As part of our health care finance research supported by the Endowment for Health, we have looked at New Hampshire's Medicaid program, including trends, coverage, and reforms.

- Presentations - Reports
  • Projecting the Cost of Medicaid: Limitations of the Medical Price Index (02-01-2005)

    This paper, the fourth in our series "Medicaid Topics," concludes that DHHS should use cost increase projections from the Centers for Medicare and Medicaid Services (CMS) instead of the Medical Price Index of the Consumer Price Index to estimate future costs of Medicaid services and presents the reasons for this recommendation.

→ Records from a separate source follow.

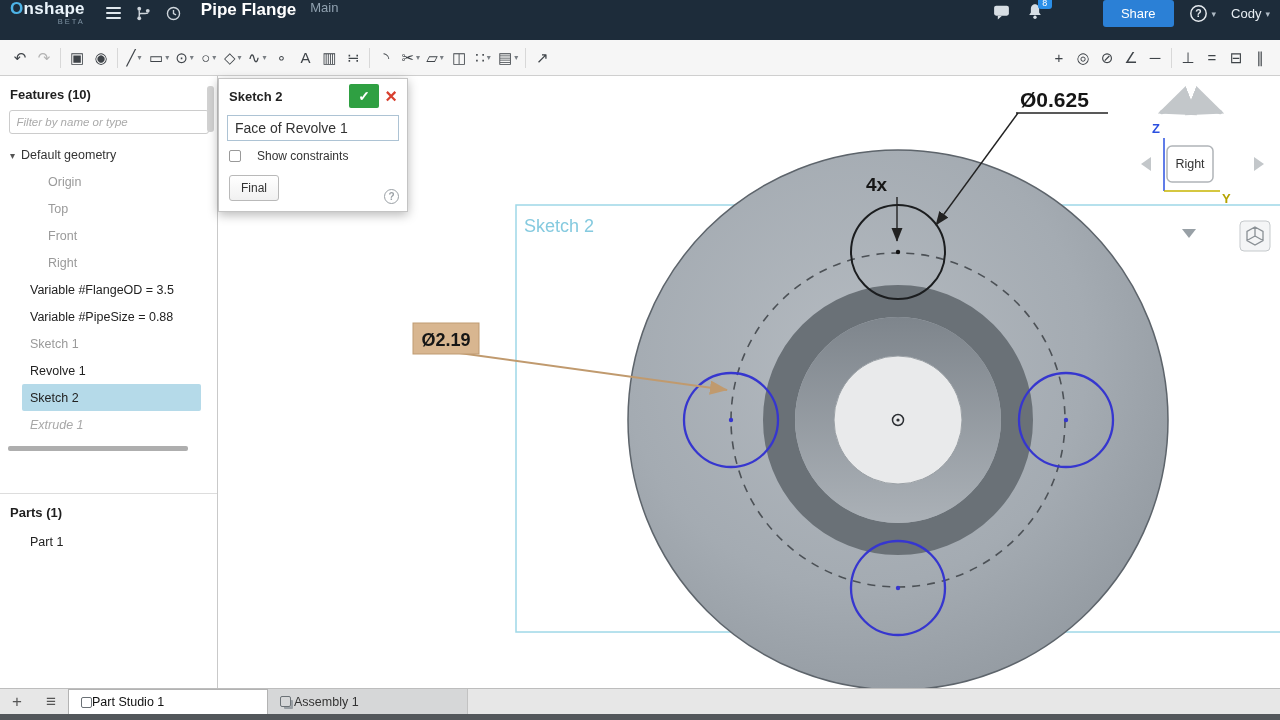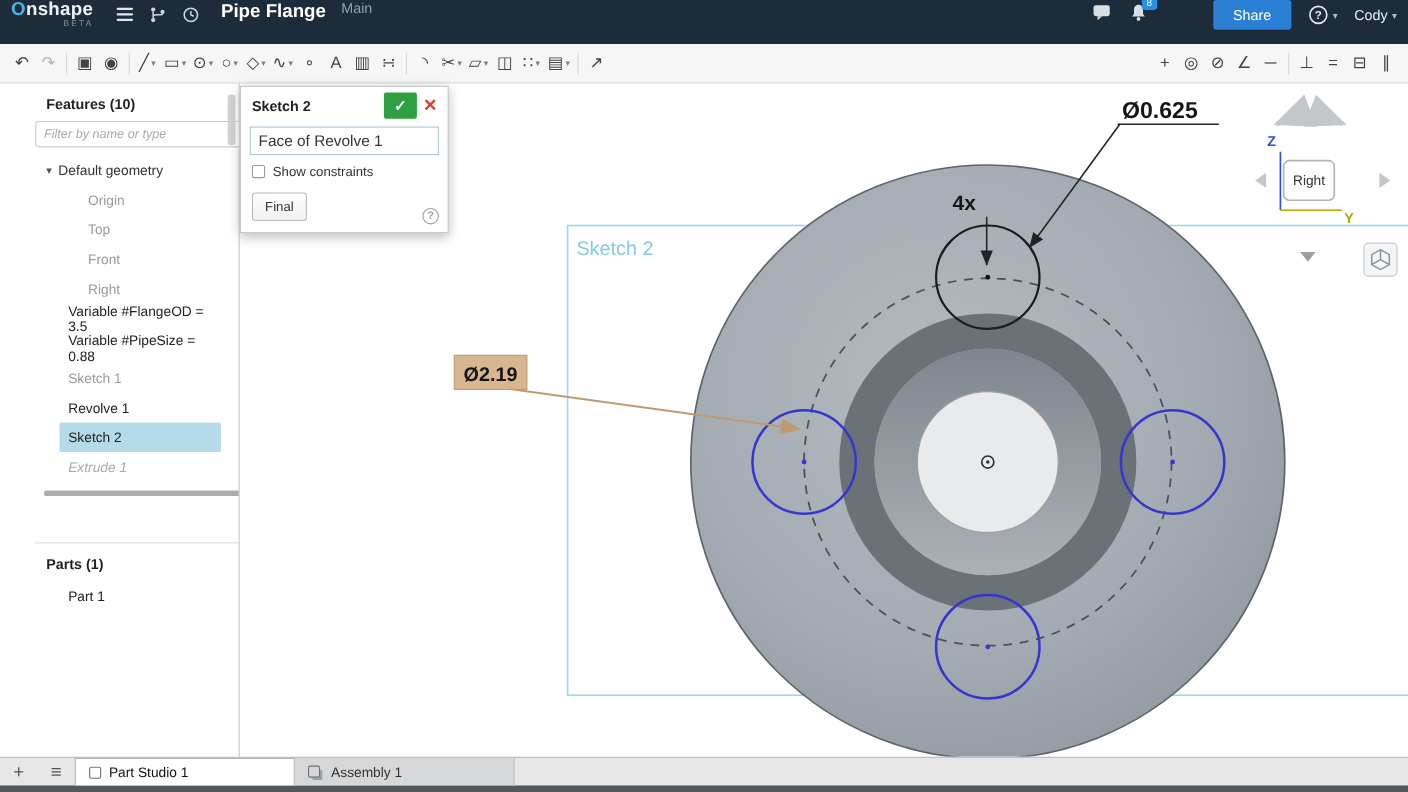--- a/index.html
+++ b/index.html
@@ -40,7 +40,7 @@
 
   
   .left-panel { position:absolute; top:76px; left:0; width:218px; bottom:28px; background:#fff;
-                border-right:1px solid #c9c9c9; font-size:12.5px; overflow:hidden;padding-left:32px; }
+                border-right:1px solid #c9c9c9; font-size:12.5px; overflow:hidden; }
   .panel-header { font-weight:bold; font-size:13px; color:#1f1f1f; padding:11px 10px 8px 10px; }
   .filter-input { display:block; width:200px; margin:0 auto 8px auto; height:24px; border:1px solid #ccc;
                   border-radius:3px; font-family:Liberation Sans, sans-serif; font-size:11.5px; font-style:italic; padding:0 7px; color:#555; }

The result would be to project increased cost per Medicaid recipient at 6.5% per year instead of the 4.2% contained in the GraniteCare plan calculations.

  • GraniteCare: Some Questions and Answers (02-01-2005)

    This paper, the third in our series "Medicaid Topics," presents 68 questions (and some comments) that the Center submitted to DHHS on January 18, 2005, regarding the department's GraniteCare. DHHS provided answers to some of the questions and we have summarized those responses in this paper. This paper should be read in parallel with "GraniteCare Financial Projections & Critical Assumptions," the department's most detailed presentation of its plan.

  • New Hampshire's Medicaid Program: Four Snapshots (11-01-2004)

    This paper, the first our series "Medicaid Topics," presents basic information about Medicaid eligibles in New Hampshire, the cost of services they receive, and recent changes in those costs.

  • Medicaid Spending on Long-Term Care: The Real Numbers (09-01-2004)

    This paper, the second in our series "Medicaid Topics," presents the facts behind erroneous statements that were made by state officials regarding New Hampshire's dependence on nursing homes for long-term care. The Department of Health and Human Services had submitted bad Medicaid data to the federal government and that data had then been used by Urban Institute policy analysts to draw incorrect conclusions about New Hampshire's Medicaid spending. The paper sets the record straight. It also presents the best available information comparing nursing home and other Medicaid spending on the elderly in Maine, Vermont, and New Hampshire.